Rio Tinto scraps deal with Chinese firm Chinalco
SYDNEY — Anglo-Australian miner Rio Tinto PLC on Friday ended its $19.5 billion deal with Chinese company Chinalco, instead saying it plans to raise $15.2 billion in a share sale.
Rio Tinto Chairman Jan du Plessis said in a letter to shareholders the planned deal with Chinalco was now dead and his company would pay it a $195 million break fee.
Investors will be offered 21 new shares for every 40 they hold at 28.29 Australian dollars ($22.71) each, the company said in a statement posted on the Australian stock exchange. Rio Tinto said the share deal would reduce the company’s overall debt, allowing it to meet repayment obligations.

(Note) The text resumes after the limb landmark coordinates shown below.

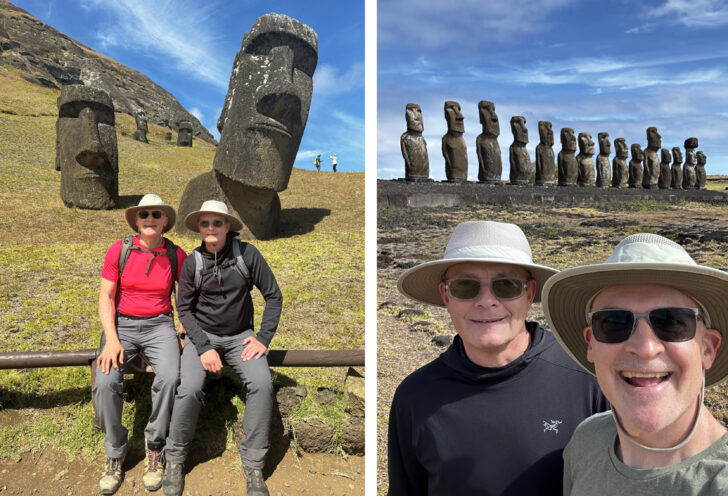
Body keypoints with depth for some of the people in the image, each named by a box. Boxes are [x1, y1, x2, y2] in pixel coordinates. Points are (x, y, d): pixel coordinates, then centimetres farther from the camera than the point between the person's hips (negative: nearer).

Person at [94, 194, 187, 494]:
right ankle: (115, 455, -1)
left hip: (159, 326, 0)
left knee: (170, 377, -30)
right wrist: (111, 339, -13)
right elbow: (105, 297, -1)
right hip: (121, 324, 1)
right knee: (105, 383, -26)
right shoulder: (119, 250, -3)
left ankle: (155, 449, -6)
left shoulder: (176, 255, -1)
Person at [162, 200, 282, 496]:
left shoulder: (247, 254, -9)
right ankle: (175, 459, 1)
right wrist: (204, 348, -13)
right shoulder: (192, 263, -7)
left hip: (240, 335, 0)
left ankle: (253, 465, -7)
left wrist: (264, 337, -11)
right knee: (190, 388, -26)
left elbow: (273, 296, -4)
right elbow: (184, 309, -1)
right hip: (202, 335, 0)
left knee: (262, 384, -25)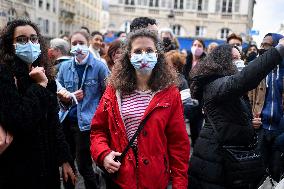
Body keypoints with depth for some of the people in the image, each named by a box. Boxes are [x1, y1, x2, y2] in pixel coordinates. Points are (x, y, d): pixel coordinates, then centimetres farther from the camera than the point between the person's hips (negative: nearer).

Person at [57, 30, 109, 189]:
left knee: (84, 166, 4)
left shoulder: (99, 66, -7)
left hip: (87, 122, -4)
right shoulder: (65, 67, 6)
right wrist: (69, 97, -12)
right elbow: (58, 94, 8)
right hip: (66, 120, 5)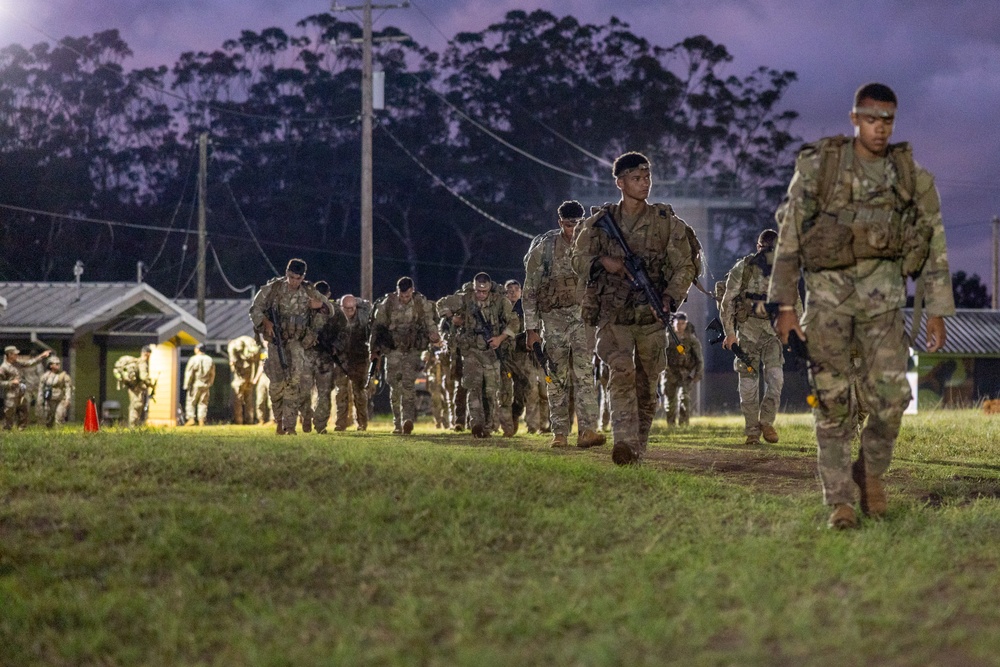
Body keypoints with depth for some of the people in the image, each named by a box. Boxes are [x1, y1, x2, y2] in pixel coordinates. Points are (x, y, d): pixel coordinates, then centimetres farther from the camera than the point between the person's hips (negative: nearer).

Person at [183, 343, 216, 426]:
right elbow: (212, 374, 12)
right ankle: (201, 421, 1)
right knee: (203, 403, 7)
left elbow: (189, 374, -12)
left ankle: (191, 419, -8)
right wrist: (210, 384, 22)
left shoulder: (193, 359, -10)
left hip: (195, 385, -5)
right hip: (205, 385, 5)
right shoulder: (210, 360, 7)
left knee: (191, 402, 3)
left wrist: (186, 385, -8)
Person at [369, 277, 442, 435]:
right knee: (395, 386, 2)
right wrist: (374, 350, 9)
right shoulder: (387, 303, -4)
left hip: (413, 350, -1)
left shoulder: (422, 303, -5)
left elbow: (430, 323, 7)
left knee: (408, 383, -15)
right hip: (393, 349, 1)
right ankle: (397, 423, 11)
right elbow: (377, 326, 5)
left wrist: (434, 336, -10)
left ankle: (408, 420, -24)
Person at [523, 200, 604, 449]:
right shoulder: (544, 248, -1)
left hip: (583, 318, 0)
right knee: (558, 378, 4)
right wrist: (532, 328, -4)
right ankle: (560, 433, 11)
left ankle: (588, 430, -21)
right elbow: (530, 291, 0)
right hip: (554, 318, 0)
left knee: (584, 373, -13)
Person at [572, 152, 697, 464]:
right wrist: (603, 262, -7)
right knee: (621, 371, -22)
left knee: (646, 385, 6)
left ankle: (638, 449, 18)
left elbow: (685, 266, 6)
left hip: (651, 316, 1)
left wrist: (671, 298, -10)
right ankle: (624, 443, -29)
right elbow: (578, 259, 14)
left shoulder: (666, 221, 5)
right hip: (612, 313, -1)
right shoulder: (600, 221, 6)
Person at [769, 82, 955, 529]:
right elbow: (789, 237, 0)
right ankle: (839, 501, 3)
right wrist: (784, 304, -4)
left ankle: (871, 471, 18)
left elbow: (934, 245, 8)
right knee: (832, 400, -4)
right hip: (828, 291, -1)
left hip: (883, 295, 1)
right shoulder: (818, 166, -2)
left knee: (890, 395, -9)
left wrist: (937, 311, 5)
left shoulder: (912, 177, 3)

Rio Tinto turned to Chinalco in February to help repair a balance sheet weighed down by $38.7 billion in debt. A payment of $8.9 billion was due in October.
Under the now-scrapped deal, Chinalco would have invested $12.3 billion in joint investments in aluminum, copper and ore mining with Rio Tinto, and spent $7.2 billion on convertible bonds in the company. If redeemed for shares, the bonds would have almost doubled Chinalco’s existing 9.3 percent stake in Rio Tinto Group to 18 percent.

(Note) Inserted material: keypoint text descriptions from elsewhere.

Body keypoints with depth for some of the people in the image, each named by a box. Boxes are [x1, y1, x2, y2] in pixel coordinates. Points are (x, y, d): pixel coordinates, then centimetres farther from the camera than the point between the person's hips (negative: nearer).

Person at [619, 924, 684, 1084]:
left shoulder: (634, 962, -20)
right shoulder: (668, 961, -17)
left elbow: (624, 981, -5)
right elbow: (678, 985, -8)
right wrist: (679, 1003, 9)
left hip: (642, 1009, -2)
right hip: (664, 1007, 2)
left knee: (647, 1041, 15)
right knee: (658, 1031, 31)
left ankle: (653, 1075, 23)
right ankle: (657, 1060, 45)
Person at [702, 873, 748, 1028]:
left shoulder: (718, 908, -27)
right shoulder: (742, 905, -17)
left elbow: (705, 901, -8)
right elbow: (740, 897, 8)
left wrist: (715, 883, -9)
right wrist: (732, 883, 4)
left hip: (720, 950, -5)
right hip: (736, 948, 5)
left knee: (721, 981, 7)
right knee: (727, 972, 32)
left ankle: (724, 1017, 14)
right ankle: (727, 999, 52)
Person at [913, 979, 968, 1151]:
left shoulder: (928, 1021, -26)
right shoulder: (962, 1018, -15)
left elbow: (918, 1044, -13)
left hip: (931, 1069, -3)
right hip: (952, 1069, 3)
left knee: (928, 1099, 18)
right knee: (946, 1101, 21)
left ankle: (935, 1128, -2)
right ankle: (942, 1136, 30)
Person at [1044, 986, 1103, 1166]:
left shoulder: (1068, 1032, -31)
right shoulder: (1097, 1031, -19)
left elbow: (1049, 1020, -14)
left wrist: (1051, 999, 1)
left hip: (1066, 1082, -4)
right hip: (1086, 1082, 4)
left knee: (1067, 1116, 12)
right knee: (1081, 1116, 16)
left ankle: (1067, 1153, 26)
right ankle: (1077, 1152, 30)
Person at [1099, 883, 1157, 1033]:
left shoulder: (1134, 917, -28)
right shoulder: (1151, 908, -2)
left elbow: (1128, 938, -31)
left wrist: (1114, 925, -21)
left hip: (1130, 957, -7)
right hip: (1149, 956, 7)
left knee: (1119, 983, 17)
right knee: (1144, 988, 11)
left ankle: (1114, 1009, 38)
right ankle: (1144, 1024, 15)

But there has been speculation about the status of the deal for several weeks as the market has changed significantly since the deal was first struck.

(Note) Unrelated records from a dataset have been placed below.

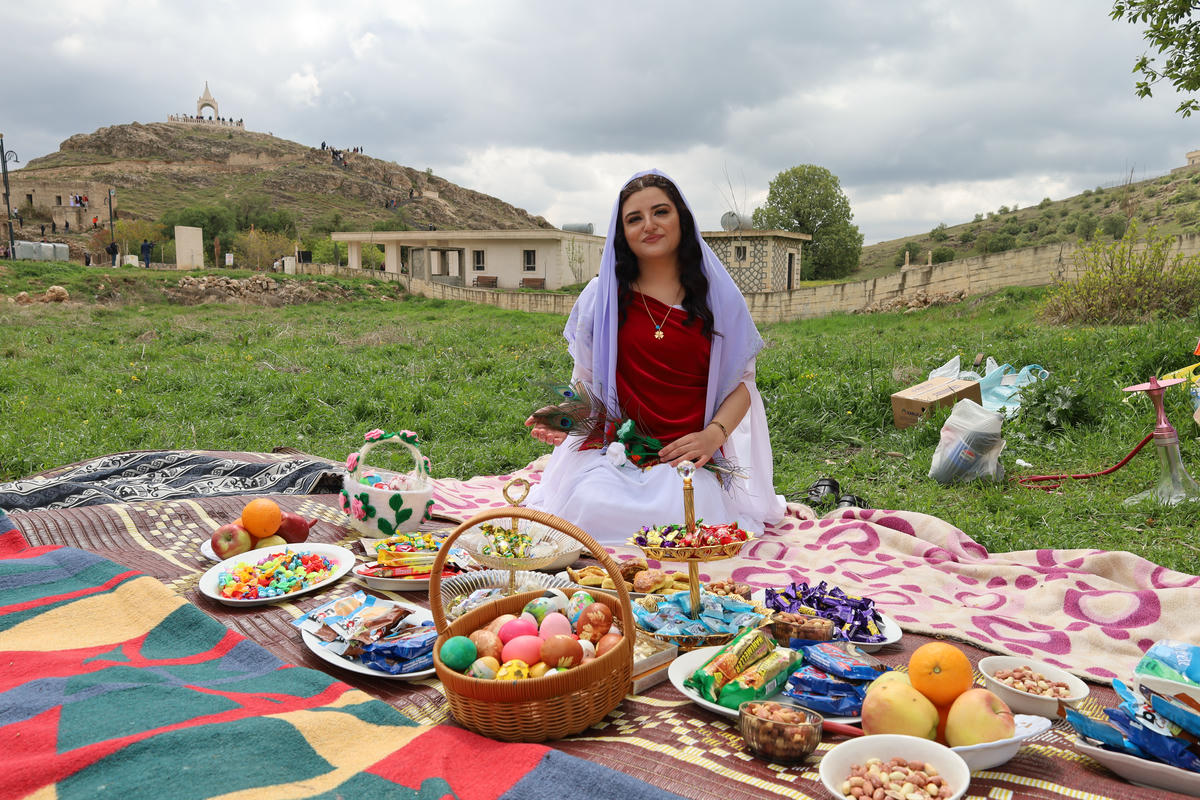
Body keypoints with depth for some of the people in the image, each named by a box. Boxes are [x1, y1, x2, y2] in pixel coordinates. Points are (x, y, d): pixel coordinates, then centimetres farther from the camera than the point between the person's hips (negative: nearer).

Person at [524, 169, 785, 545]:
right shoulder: (600, 296, 7)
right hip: (612, 452, 1)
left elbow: (741, 381, 8)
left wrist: (714, 434, -11)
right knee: (587, 510, -26)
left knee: (677, 517, -29)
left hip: (689, 457, 0)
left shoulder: (718, 295, 6)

In a statement, Chinalco president Xiong Weiping said he regretted the termination of the deal.
“In recent weeks Chinalco has worked hard to respond constructively and engage with Rio Tinto to make appropriate amendments to the transaction terms … to better reflect the changed market background and feedback from shareholders and regulators,” he said.
“We continue to believe our proposal presented an outstanding value-creating opportunity for all Rio Tinto shareholders and would have provided a strong platform for a long term strategic partnership between the two companies,” he said.
Earlier Friday, Rio Tinto and its rival and former suitor BHP Billiton announced they will set up a joint production venture comprising all of their iron ore assets in Western Australia state, a move expected to save them billions.
The companies have signed a nonbinding agreement to establish the 50/50 joint venture, which covers all current and future iron ore assets and liabilities.
“Both companies believe the net present value of these unique production and development synergies will be in excess of $10 billion,” BHP Billiton and Rio Tinto said in a joint statement.
Also, BHP Billiton will pay Rio Tinto $5.8 billion to equalize its contribution to the joint venture at 50 percent.
Shares in both companies soared in early morning trading. BHP was up 9 percent to AU$38.27 and Rio Tinto rose 10.76 percent, to AU$74.10.